We have shown here that beta-agonists affect phosphorylation of S6 and proliferation of LAM cells in both the presence and absence of sirolimus. We have shown in a retrospective study that the type of beta-agonist used may affect the stability of pulmonary function over time. Since use of a bronchodilator is important for the quality of life of a patient who has LAM, selection of a bronchodilator, such as a short-acting beta-agonist versus long-acting beta-agonist, or use of alternative bronchodilator therapy, including steroids, should be evaluated in a controlled clinical trial.

Materials and Methods

Sources of antibodies and reagents are given in SI Materials and Methods, along with details of the study population, pulmonary function testing, and statistical analysis.

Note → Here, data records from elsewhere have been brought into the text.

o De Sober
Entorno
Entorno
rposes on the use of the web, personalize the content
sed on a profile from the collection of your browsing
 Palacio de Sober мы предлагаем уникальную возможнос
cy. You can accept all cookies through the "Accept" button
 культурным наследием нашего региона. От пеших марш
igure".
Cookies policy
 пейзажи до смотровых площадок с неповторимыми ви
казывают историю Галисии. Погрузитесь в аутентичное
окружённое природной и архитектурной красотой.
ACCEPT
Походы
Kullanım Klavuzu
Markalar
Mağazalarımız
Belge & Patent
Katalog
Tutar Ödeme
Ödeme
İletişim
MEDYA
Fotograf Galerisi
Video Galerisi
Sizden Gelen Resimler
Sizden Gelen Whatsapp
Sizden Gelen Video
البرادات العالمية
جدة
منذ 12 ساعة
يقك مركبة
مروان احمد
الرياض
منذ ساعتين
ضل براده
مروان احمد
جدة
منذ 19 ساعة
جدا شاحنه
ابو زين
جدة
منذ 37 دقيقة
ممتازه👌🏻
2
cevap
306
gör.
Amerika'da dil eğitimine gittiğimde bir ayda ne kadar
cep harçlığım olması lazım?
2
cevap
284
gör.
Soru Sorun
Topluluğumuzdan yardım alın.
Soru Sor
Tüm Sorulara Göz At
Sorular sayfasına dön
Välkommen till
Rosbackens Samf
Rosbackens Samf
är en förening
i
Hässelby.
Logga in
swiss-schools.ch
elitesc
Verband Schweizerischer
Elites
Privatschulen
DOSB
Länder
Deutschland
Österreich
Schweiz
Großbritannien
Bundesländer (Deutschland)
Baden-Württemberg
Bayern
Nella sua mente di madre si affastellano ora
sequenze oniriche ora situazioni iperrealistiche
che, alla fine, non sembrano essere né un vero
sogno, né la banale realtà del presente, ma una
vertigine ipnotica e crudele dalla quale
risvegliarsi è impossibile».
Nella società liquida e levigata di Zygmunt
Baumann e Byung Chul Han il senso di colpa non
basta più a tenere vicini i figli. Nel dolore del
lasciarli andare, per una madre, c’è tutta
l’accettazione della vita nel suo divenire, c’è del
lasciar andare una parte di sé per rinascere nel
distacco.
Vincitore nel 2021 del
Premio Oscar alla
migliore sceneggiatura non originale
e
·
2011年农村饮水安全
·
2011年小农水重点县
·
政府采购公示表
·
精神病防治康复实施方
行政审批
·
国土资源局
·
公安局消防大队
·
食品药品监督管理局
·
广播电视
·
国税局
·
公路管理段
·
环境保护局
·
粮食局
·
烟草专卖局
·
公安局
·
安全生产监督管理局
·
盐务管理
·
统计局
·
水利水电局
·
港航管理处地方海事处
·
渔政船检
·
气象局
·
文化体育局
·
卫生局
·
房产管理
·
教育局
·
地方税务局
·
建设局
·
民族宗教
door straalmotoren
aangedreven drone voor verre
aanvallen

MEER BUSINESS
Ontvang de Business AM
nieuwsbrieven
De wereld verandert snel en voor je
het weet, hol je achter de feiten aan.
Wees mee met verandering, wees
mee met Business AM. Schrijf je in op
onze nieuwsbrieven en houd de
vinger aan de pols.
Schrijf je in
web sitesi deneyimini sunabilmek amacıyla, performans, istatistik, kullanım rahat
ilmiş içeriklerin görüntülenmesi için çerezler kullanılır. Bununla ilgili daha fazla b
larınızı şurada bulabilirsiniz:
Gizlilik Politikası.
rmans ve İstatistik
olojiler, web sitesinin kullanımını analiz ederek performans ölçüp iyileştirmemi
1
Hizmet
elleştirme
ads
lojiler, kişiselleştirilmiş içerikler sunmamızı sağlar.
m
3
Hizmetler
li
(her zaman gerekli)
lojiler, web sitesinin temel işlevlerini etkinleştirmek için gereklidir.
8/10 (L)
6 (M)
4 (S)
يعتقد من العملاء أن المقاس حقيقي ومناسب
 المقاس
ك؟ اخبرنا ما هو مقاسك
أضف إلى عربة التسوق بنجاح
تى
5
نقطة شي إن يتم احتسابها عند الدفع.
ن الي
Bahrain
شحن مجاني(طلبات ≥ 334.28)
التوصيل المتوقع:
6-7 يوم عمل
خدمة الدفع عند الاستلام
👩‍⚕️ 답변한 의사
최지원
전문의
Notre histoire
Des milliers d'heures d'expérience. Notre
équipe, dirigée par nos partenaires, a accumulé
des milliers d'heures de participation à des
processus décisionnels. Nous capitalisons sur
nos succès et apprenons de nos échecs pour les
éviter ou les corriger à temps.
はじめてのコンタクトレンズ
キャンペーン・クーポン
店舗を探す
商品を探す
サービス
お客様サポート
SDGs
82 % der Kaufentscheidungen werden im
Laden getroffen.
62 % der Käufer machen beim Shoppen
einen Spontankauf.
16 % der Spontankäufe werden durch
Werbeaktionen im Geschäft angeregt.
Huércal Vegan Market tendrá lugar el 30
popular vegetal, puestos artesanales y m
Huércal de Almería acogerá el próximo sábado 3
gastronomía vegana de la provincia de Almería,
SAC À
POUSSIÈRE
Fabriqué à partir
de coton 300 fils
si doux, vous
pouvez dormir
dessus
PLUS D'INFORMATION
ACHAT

The protocol was approved by the National Heart, Lung, and Blood Institute Institutional Review Board (NHLBI protocols 95-H-0186 and 96-H-0100), and written informed consent was obtained from all participants. Culture of human TSC2^+/− skin fibroblasts and LAM cells from explanted lungs, as well as confocal immunofluorescence microscopy and Western blotting, was performed as described in SI Materials and Methods.